When the prayer was over, only a few joined the call warning Jews that “the army of Mohammed would return” – but no one protested the characterization of the PA as a “collaborator.” Anyway, its activities are forbidden in Jerusalem. Israel pushed out the PLO (to which the PA is theoretically subservient) from every unifying, cultural, social or economic role it had until the year 2000. A vacuum like that can only be filled with religious entities and spokesmen who will give meaning to a life full of suffering. The consistent position of the PLO and the PA that this is not a religious conflict and that Israel should not be allowed to turn it into one doesn’t sound particularly convincing in Jerusalem.

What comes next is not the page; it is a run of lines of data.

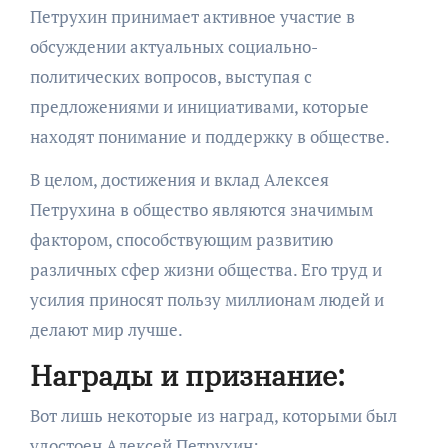
Петрухин принимает активное участие в
обсуждении актуальных социально-
политических вопросов, выступая с
предложениями и инициативами, которые
находят понимание и поддержку в обществе.
В целом, достижения и вклад Алексея
Петрухина в общество являются значимым
фактором, способствующим развитию
различных сфер жизни общества. Его труд и
усилия приносят пользу миллионам людей и
делают мир лучше.
Награды и признание:
Вот лишь некоторые из наград, которыми был
удостоен Алексей Петрухин: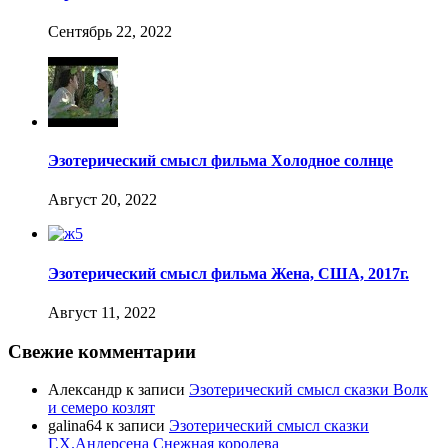
Сентябрь 22, 2022
Эзотерический смысл фильма Холодное солнце
Август 20, 2022
Эзотерический смысл фильма Жена, США, 2017г.
Август 11, 2022
Свежие комментарии
Александр
к записи
Эзотерический смысл сказки Волк
и семеро козлят
galina64
к записи
Эзотерический смысл сказки
Г.Х.Андерсена Снежная королева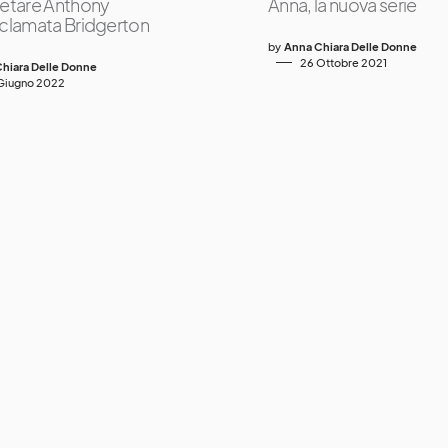
retare Anthony
Anna, la nuova serie
cclamata Bridgerton
by
Anna Chiara Delle Donne
26 Ottobre 2021
hiara Delle Donne
Giugno 2022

Since most Palestinians in the Gaza Strip and the West Bank can’t go to Jerusalem, the city – and particularly the Al-Aqsa Mosque – are for them abstract sites, a “concept” or a picture on the wall; not a reality to be experienced. But this abstract place, Al-Aqsa, is doing what the siege of Gaza and its 2 million prisoners, the expansion of the settlements and the confiscation of water tanks and solar panels from communities in Area C, are not doing: It is unifying them. The anti-colonial discourse, which is essentially national, political and secular, is channeled to Facebook posts, to scholarly articles that do not reach the general public and to hollow slogans mouthed by leaders, the shelf-life of whose leadership and mandate has long since expired.
In other words, the national discourse and the veteran national leadership are no longer considered relevant today. While Al-Aqsa, in contrast, manages to create mass popular opposition to the foreign Israeli ruler – and that sparks the imagination and inspiration of masses of others who cannot go to Jerusalem. Not only nonreligious people came to places of worship in Jerusalem on Friday to be with their people. A number of Palestinian Christians also joined the groups of Muslim worshippers and prayed in their way, facing Al-Aqsa and Mecca.
Of course, this is first and foremost the strength of religious belief. The deeper the faith, the greater the insult to its sacred elements. The fact that Al-Aqsa is a pan-Islamic site is an empowering element. But not only that: Jerusalem has the highest concentration of Palestinians who rub elbows with the foreign Israeli ruler, with everything this entails in terms of the trampling on their rights and humiliating them. They don’t need “symbolic sites” of the occupation, like military checkpoints, to recall the occupation or express their rage. And the Al-Aqsa plaza, for its part, is where the largest number of Jerusalemites can gather together in one place to feel like a collective. And when this right to congregate is taken away from them, they protest as one – which also reminds the rest of the Palestinians that the entire public is one, suffering the same foreign rule.
But that same unified public can no longer express its oneness in mass actions. It is closed and cut off in ostensibly sovereign enclaves, and split into social classes with ever-widening social, economic and emotional gaps. Its road to the symbolic sites of the occupation, which surround every enclave, is blocked by the Palestinian security forces as well as by adaptation to life in the enclave.
This is the political and factual foundation for the continued presence of lone-wolf attackers, without reference to the outcome of their actions: First of all, the intolerable continuation of the occupation; then the inspiration of Al-Aqsa as a place that unifies, religiously and socially; the disappointing, weakened and weak leadership; and a willingness to die that is a mixture of faith in Paradise and despair at life.